Although it’s not big enough to be a major target for campaign strategists, Jefferson County is a good place to plumb the divisions in American political life. Walk down the street, and you’ll hear strong opinions about the direction of the country and the proper role of government — and the opinions will be all over the ideological map.

Of course, people were talking in recent days about Romney’s “inelegant” (his word) description of Democratic voters as slackers who don’t pay taxes and expect the government to care for them.
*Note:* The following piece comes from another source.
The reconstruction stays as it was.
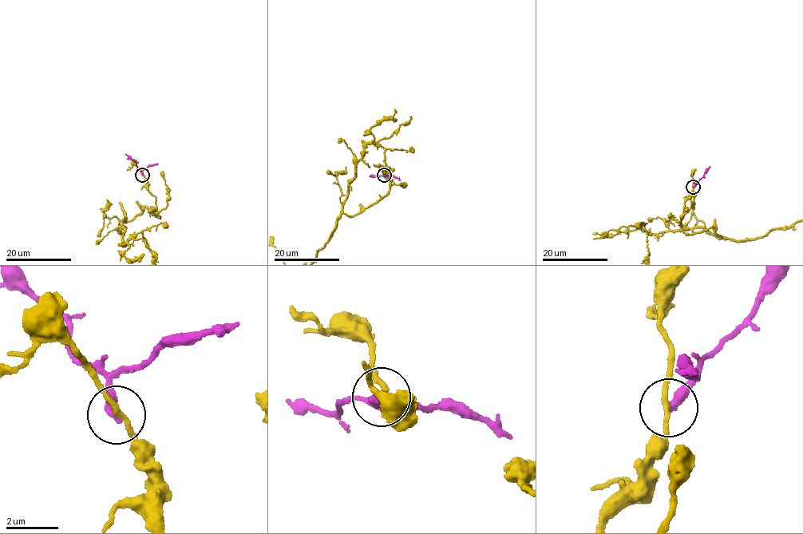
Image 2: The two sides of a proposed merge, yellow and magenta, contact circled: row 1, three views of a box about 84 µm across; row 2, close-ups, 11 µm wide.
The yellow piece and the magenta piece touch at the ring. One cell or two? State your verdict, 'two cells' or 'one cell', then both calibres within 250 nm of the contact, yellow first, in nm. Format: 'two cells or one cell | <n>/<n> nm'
two cells | 180/400 nm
Such words can sting in a place where, despite some recent economic improvement, the jobs are still scarce, the steel mills are hollowed out and many of the smokestacks spew nothing into a clean and clear post-industrial sky.

This place on the bank of the Ohio River is a vintage working-class community. Longtime residents have a memory of the steel mill’s whistle, of crowds on downtown sidewalks and plenty of jobs that could let a person with only a high school diploma raise a family and own a home. People here don’t think of themselves as moochers.

But interviews with several dozen county residents last week suggest that Romney’s comments haven’t altered the political calculus. Ohio may be the most iconic swing state, but it’s hard to find genuinely undecided voters who are teetering between Obama and Romney.

The two candidates have been running for president for six years, counting the past election cycle. They represent parties that have become internally more homogeneous, with distinctly different philosophies. The ratings-driven news culture accentuates those divisions, and the result is that national politics has taken on aspects of trench warfare. A loose remark on the campaign trail, no matter how shocking to the pundit class, doesn’t seem likely to dislodge many voters from their foxholes.

A lot of voters are lukewarm about the guy they support, but they are white hot about the guy they loathe.

“If they had Idi Amin, Saddam Hussein and Barack Obama running, Barack Obama would be my last pick,” says Ray Morrison, 70, a retired steelworker and truck driver who lives on a country road west of the city. “If you want to know the true story about Obama, you have to watch Fox a little bit. I hate him.”

Here’s Cheryl Doran, 50, a waitress at the family restaurant Naples, speaking of Romney: “I think he’s the devil. I have no use for him.”

Al Fenner, 68, a bishop in the Shepherds Walk mission downtown, doesn’t think the president is “all-American” and believes that Obama once said that “he would stand more with the Islamic rather than with the American way.” Asked to cite a specific instance of Obama saying that, Fenner answered: “Go on YouTube and find it. I would not quote it if it were not true.”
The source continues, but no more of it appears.